For live music, there was the Brass Mug.
If you've gone to a metal show at some point over the last 30 years, there's a good chance it was at the Brass Mug, which up until earlier this year had been located in the same Fletcher Avenue strip mall since 1982. For music a little — okay, maybe a lot — left of mainstream, the Brass Mug is unquestionably an institution, both locally as well as worldwide.
The thing is, death metal, punk, grindcore — the kind of stuff you're most likely to hear blasting from the stage at the Mug — has never been much about traditional aesthetics. The old location was known for its beer-soaked, sticky carpets, decades of cigarette smoke encrusted in the ceiling tiles, and bathrooms that looked like a scene from Silent Hill. The Brass Mug never has had looks going for it.
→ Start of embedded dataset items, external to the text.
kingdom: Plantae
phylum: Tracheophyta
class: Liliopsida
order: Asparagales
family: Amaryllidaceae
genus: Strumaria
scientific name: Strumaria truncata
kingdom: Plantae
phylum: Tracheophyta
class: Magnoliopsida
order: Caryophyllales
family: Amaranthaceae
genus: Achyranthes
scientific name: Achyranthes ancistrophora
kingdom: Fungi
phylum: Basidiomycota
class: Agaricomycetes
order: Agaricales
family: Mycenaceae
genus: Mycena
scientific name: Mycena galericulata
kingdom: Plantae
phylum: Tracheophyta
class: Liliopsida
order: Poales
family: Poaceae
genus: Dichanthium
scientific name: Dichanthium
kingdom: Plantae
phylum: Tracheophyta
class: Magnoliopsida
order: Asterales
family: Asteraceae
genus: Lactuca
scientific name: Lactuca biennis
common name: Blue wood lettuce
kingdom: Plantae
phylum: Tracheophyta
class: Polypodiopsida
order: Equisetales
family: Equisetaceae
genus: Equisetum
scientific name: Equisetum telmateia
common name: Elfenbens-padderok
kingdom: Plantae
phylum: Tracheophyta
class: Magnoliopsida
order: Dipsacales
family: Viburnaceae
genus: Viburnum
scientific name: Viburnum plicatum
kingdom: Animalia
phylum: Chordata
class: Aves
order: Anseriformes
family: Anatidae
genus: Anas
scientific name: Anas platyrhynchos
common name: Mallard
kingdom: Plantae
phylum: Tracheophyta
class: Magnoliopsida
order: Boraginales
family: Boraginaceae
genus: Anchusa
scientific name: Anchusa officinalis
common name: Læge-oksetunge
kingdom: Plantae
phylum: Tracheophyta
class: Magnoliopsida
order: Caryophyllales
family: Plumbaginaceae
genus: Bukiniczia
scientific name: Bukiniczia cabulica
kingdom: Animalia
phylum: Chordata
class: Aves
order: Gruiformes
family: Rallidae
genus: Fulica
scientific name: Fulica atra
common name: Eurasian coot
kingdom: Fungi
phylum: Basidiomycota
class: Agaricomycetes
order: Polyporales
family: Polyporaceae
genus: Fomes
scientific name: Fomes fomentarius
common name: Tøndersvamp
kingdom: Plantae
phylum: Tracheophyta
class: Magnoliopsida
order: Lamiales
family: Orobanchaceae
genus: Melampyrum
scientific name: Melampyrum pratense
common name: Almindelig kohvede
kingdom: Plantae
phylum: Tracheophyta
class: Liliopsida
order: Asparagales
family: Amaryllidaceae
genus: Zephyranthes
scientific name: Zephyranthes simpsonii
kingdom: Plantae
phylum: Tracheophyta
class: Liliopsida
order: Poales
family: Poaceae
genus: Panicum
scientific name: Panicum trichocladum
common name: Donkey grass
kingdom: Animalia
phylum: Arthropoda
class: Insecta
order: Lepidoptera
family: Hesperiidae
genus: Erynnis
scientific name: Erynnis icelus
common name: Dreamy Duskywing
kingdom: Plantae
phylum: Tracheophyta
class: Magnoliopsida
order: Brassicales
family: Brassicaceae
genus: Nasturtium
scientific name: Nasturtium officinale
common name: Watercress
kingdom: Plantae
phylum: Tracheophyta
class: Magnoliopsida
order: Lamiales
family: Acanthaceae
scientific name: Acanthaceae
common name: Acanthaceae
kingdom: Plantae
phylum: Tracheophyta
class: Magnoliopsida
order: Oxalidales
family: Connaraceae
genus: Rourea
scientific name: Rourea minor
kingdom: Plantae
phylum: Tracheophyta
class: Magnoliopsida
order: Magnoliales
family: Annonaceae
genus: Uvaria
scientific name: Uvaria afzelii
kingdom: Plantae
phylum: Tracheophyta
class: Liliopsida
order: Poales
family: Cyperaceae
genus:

Although I'll greatly miss the squalor of the old place, I was looking forward to seeing what a new Brass Mug would look like. Impressively, the new Mug — just a mile or two from the old one, on Florida Avenue — is just as divey and rough-looking as it ever was, although the walls now boast a natural wood finish instead of the black paint from before, and the area in front of the stage is tiled instead of carpeted. It's bigger, too — the stage is at least twice as large as before and an elevated seating area along the back wall provides more room to congregate, should you wish to take a rest from headbanging in front of the stage.
Whatever it lacked in looks, the Brass Mug always was known for heaving great sound, with thunderous, double-bass-drumming pounding your chest cavity while ear-splitting guitars shredded alongside. The new Mug is a much larger and less straightforward space, making dialing in the acoustics a bit of an adventure at the start. Owner Heather Mullis hopes to install a new sound system in the coming months, but for now, it sounds just fine.
The new location has already been going strong in the concert department, with legendary punk and hardcore acts such as D.R.I., The Vibrators, and Reagan Youth passing through over the course of the last six months, as well as Dwarves this past week. Two weeks ago, the Mug even hosted an unlikely benefit concert called — no joke — Metal Meowlisha, which featured nearly a dozen bands and a meet-and-greet with members of big-name Florida-affiliated metal acts such as Obituary, Death, and Cannibal Corpse. The cause? To raise money to help homeless, abused and neglected cats in Tampa Bay.
Although the Brass Mug is primarily a concert venue, you can stop by the bar to enjoy a cold beer or cocktail; or perhaps growl along to your favorite tune on Tuesday night's Karaoke Brutale, which features $3 well drinks; or simply bang your head on Thursdays during Metal Night (didn't see that coming), when certain wells and draft beers are as low as $1. For the rest of the nights, there's always darts to throw, pool to shoot and a jukebox to feed dollars into.
It'll take time to see if the new Brass Mug will retain its reputation as the place to go for live metal, punk, and other extreme music, but with a few great upcoming shows and a city long known for its support of these genres, the outlook is pretty good.